Hello again, sorry it's been so long since I last put up a post. I really don't even know were to start. I guess all I can say is that over the past few weeks I have been a bit rocky for me. I don't know why but I'm super moody so if I come off as bitchy or winy just bare with me it's that time of the month. As you all may know Fusion no longer works with me and that's pretty much is a major royal suck ass for me at work. I'm surrounded with new people and find my self as a corporate baby sitter. Sure they will get the hang of stuff it's just so stress full to have to train people how to do there job while trying to stay on top of yours. I really am not bitter that he left I just miss him along with Don and Bobby. Thank god Bryan is still there so I have some one to joke with. Also I would like to add that I think its pretty bad ass what Fusion is doing with his life, a lot of people don't have the guts to make those kind of life changes and I admire him for it.
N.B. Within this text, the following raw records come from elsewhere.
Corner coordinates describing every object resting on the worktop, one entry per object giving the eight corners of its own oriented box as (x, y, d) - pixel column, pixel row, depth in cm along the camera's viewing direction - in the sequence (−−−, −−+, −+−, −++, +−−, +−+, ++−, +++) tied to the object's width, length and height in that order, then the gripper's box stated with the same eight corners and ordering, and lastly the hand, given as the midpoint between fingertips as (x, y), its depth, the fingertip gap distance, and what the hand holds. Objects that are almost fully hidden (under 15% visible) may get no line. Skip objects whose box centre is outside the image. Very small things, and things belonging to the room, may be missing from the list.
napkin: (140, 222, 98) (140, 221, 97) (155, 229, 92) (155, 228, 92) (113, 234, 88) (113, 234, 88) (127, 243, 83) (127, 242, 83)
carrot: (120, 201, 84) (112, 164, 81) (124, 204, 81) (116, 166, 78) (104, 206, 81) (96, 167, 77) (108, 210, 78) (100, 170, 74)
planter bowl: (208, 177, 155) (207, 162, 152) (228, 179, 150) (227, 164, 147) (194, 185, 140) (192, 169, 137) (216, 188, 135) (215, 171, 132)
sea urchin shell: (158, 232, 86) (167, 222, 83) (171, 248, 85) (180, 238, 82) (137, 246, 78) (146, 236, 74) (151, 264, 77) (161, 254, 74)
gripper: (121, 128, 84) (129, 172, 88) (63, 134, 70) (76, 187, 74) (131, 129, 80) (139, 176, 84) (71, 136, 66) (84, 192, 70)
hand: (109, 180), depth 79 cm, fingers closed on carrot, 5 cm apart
Really what's been bothering me most about myself is the lack of creation I have been able to achieve in my art and music. It just all seems so stale to me. I don't know if it's depression or what but every time I get mid way through a track I start to think it's shit and I can do better. This torment is really getting to me. Not to mention I haven't picked up a paint brush in months... well about 13 months to be exact. I need some kind of inspiration and guidance in my work and oww boy you have no idea how hard I have been looking. My girl friend Kristen who is a owner of a record label was really supportive and she offered her husband up to sit in with me and work on stuff together but that would make me more nervous then anything. There is something nerve wracking about working with some one who you have respected there work since you were in high school.
I'm sure I will snap out of this soon it's just pissing me off more then anything.
Well Im going to try to work on some music now. Wish me luck.